A man, woken no doubt by the noise of my activity, comes up onto the deck of the sailboat moored a few dozen yards away. As naked as I am, he watches as I secure the anchor on the bow pulpit, then turns his back and urinates over the side. An impulse strikes me to take him, substitute his fresh meat for the steak defrosting in the microwave, but I push the thought away.

I've had more than enough human flesh over the past few weeks. A simple uncomplicated steak strikes me as more of a treat right now.

He turns back and waves. I return the gesture, go inside to the galley, take the barely warm steak out and hold it in one hand, blood dripping on me and the deck as I carry it to the bridge, wolfing down chunks of it. One-handed, still eating, I put the motors in gear and guide the Grand Banks out to sea.

Later, after Cayman Brae has disappeared into the ocean behind me and blue water surrounds me on all sides, I activate the autopilot and head below to the dual luxuries of a hot shower and a soft, clean bed.

Lying under clean sheets, in that frustrating stage before sleep when weariness exists in so much excess that it denies rest, I wonder how Elizabeth will react to all of this.

She knows these things exist. She bragged to me, she saw much of it in the few border towns she was permitted to visit with her brother-the ramshackle buildings and homes in Troy and Warsop astounding to her because of their modern devices. But she's grown up in a home without any of it.

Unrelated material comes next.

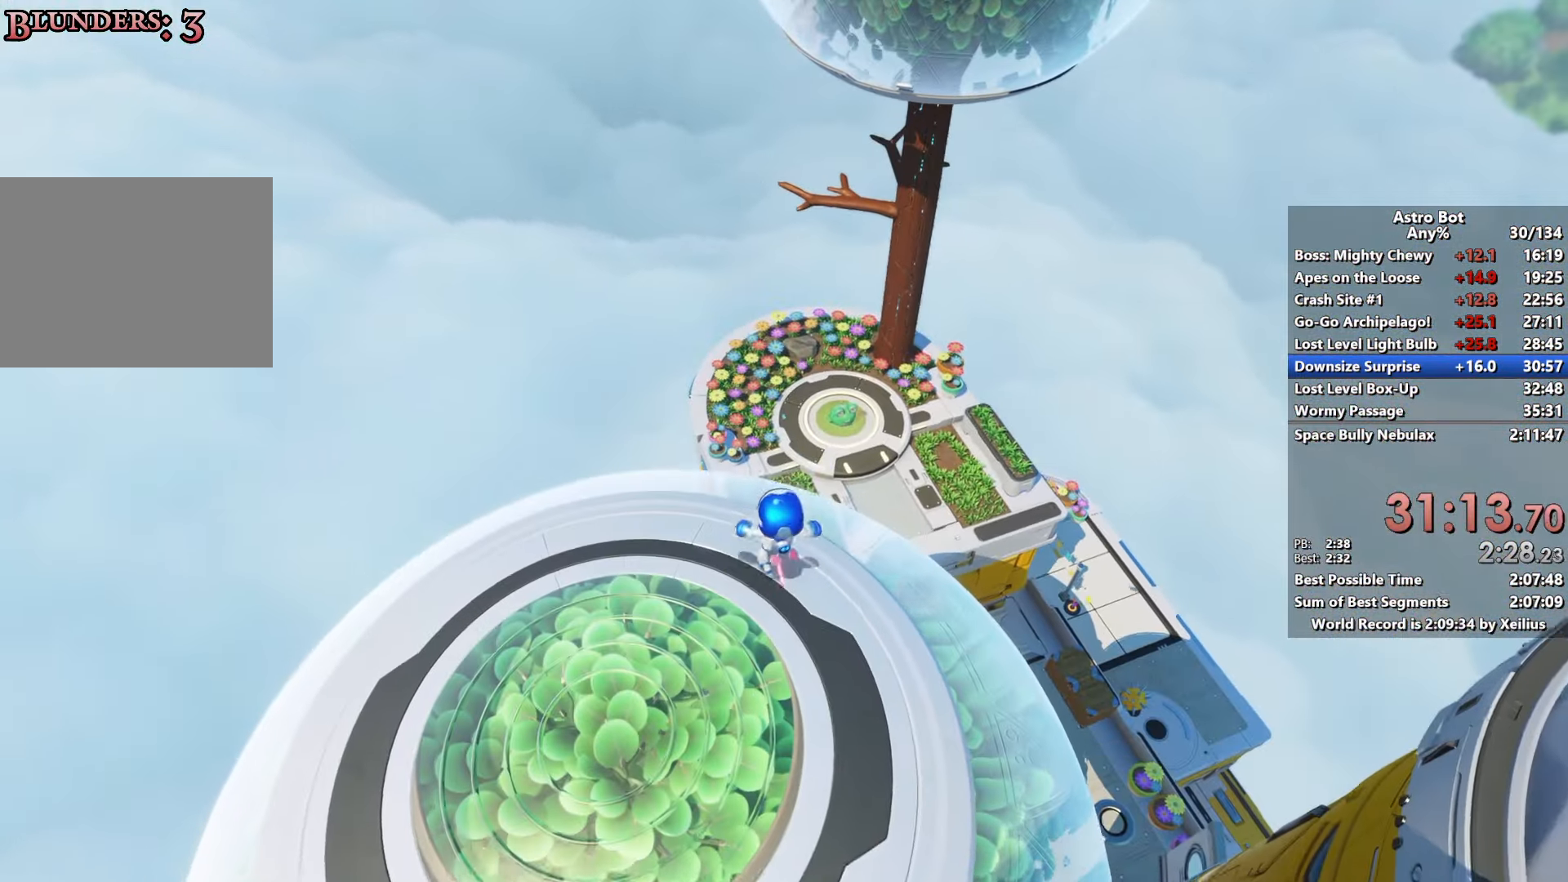
{"buttons": ["CROSS"], "left_stick": "up", "right_stick": "up-right", "events": [[17, "right_stick", "right"], [234, "right_stick", "center"], [334, "CROSS", "down"], [334, "right_stick", "up-right"]]}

I grin, thinking of how wide her eyes will get when I bring her to the real world, how much there is to teach her, expose her to, feeling like Pygmalion.

Thinking of her makes me miss her and I picture her in my mind, the image shifting between her human shape and her natural one. I wish the boat would go faster, rush me back to Jamaica so I can endure the feast-whatever that may be-and start the long journey home.

Once there, I know, everything will be perfect. It has to be. Elizabeth will have anything she wants. I have the money and power to give it to her.

Just before I drift off, the boat rolling in its sea dance, the motors droning in the background, I remember something Father said… and I wish I didn't.

"Remember we once ruled the world," he told me. "We only lost it because we assumed we would rule it forever. Beware smugness, Peter. Our people have no worse enemy."